Judge Sonia Sotomayor has made some now famous remarks on the role
of the appeals court in making policy, and the role a judge’s ethnicity
and gender play in their ability to make wise and just decisions. It’s
fair to scrutinize all the work and words of a Supreme Court nominee,
and important to do so with impartiality.

Steve Chapman has an exceptionally good analysis at RealClearPolitics. He’s concerned it’s Sotomayor who lacks impartiality.

Start with her most famous statement to date:


“I would hope,” she said in a 2001 lecture on law and
multicultural diversity, “that a wise Latina woman with the richness of
her experiences would more often than not reach a better conclusion
than a white male who hasn’t lived that life.”

The question for her supporters is: How do we spin that? It’s not
sufficient grounds to reject her nomination, given her excellent
credentials. But it’s still an embarrassment.

One possible way to handle it is a mea culpa by the nominee. She
could say, “Let me explain what I meant to say,” or “I used to believe
that, but I now realize I was mistaken,” or “Oh, man — what was I
thinking?” Any of those tactics would defuse the controversy and allow
the debate to proceed to a topic more advantageous to her.

Maybe when she gets to her confirmation hearing, Sotomayor will
disavow the remark. But her supporters are taking another tack. They
say this criticism is unfair, because critics have taken the quotation
out of context and grossly distorted her meaning.
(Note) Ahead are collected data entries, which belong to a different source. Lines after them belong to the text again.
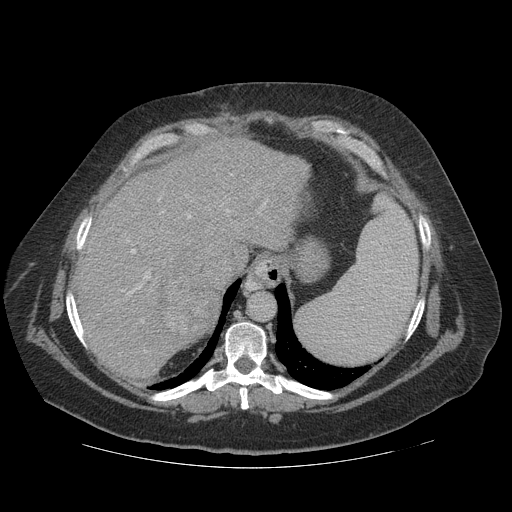
Contrast-enhanced abdominal CT (liver protocol), one axial slice; slice 91 of 121 in the series (ordered by position); reconstruction kernel STANDARD; 140 kVp; soft-tissue window (W 400 / L 40 HU); 2.5 mm slice thickness; 512 × 512 image matrix, field of view 420 × 420 mm. Case-level facts recorded for this patient, not image findings: diagnosis: hepatocellular carcinoma (patient treated with transarterial chemoembolisation; whether this scan precedes or follows treatment is not stated here); TNM stage (as recorded): Stage-IIIA; Child-Pugh class: A; tumour nodularity: multinodular; tumour size: 7.4 cm.
Outlined on this slice (semi-automatically segmented with operator editing):
- abdominal aorta: box from (x=249, y=292) to (x=274, y=321) px
- liver parenchyma outside the tumour (the mass and vessels are separate outlines, so this box may not span the whole liver): (x=72, y=138)–(x=310, y=379)
- mass: (x=157, y=264)–(x=219, y=350)
- portal vein: (x=120, y=173)–(x=267, y=353)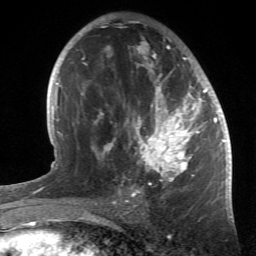
Breast MRI (dynamic contrast-enhanced), one axial slice. Cropped to one breast. Dynamic contrast-enhanced series, time point 2 of 6 at this slice position (early post-contrast). 1.5 T. TE 4.2 ms, TR 8.5 ms. 256 × 256 image matrix, field of view 150 × 150 mm. Female patient.
Outlined on this slice (semi-automatically segmented with operator editing):
- enhancing-tissue mask used for the functional tumour volume (all voxels passing the contrast-enhancement thresholds inside the analysis volume; usually the tumour): bounding box <84,20,214,196> (left, top, right, bottom; pixels)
So Chapman looked at what else she said, surrounding that remark.


Her allies have a point. Anyone who reads the whole
speech will indeed find that her comment wasn’t as bad as it sounds. It
was worse.

What is clear from the full text is that her claim to superior
insight was not a casual aside or an exercise in devil’s advocacy. On
the contrary, it fit neatly into her overall argument, which was that
the law can only benefit from the experiences and biases that female
and minority judges bring with them.

She clearly thinks impartiality is overrated. “The aspiration to
impartiality is just that — it’s an aspiration because it denies the
fact that we are by our experiences making different choices than
others,” she declared, a bit dismissively. She doesn’t seem to think
it’s terribly important to try to meet the aspiration.

That’s apparent from the context. She said, “Whether born from
experience or inherent physiological or cultural differences, a
possibility I abhor less or discount less than my colleague Judge
(Miriam) Cedarbaum, our gender and national origins may and will make a
difference in our judging.”

Cedarbaum aspires to judicial integrity and fairness by transcending personal prejudices. Sotomayor says…


“Although I agree with and attempt to work toward Judge
Cedarbaum’s aspiration, I wonder whether achieving that goal is
possible in all or even in most cases. And I wonder whether by ignoring
our differences as women or men of color we do a disservice both to the law and society“.

(Chapman’s emphasis.)


Which comes alarmingly close to saying:
It’s impossible for female and minority judges to overcome their biases, and it would be a shame if they did.

Here’s the beauty of logical reasoning, it yields truths that are actually hard to miss. Chapman states the obvious:


Underlying all this is Sotomayor’s suspicion that white
male judges are bound to treat minorities and women unfairly. She
pointed out that “wise men like (Justice) Oliver Wendell Holmes and
Justice (Benjamin) Cardozo voted on cases which upheld both sex and
race discrimination in our society. Until 1972, no Supreme Court case
ever upheld the claim of a woman in a gender discrimination case.”

Sotomayor didn’t seem to notice the damage she had just done to her
own argument. The Supreme Court that upheld that gender discrimination
claim was composed of nine men — just as the court that ordered an end
to racial segregation in public schools was all-white.

The court that upheld affirmative action by public universities had
only one black member. There were no women on the court that found
constitutional protection for abortion rights.

How may Sotomayor respond to those well-made arguments? We’ll only know if they’re raised in her confirmation hearings.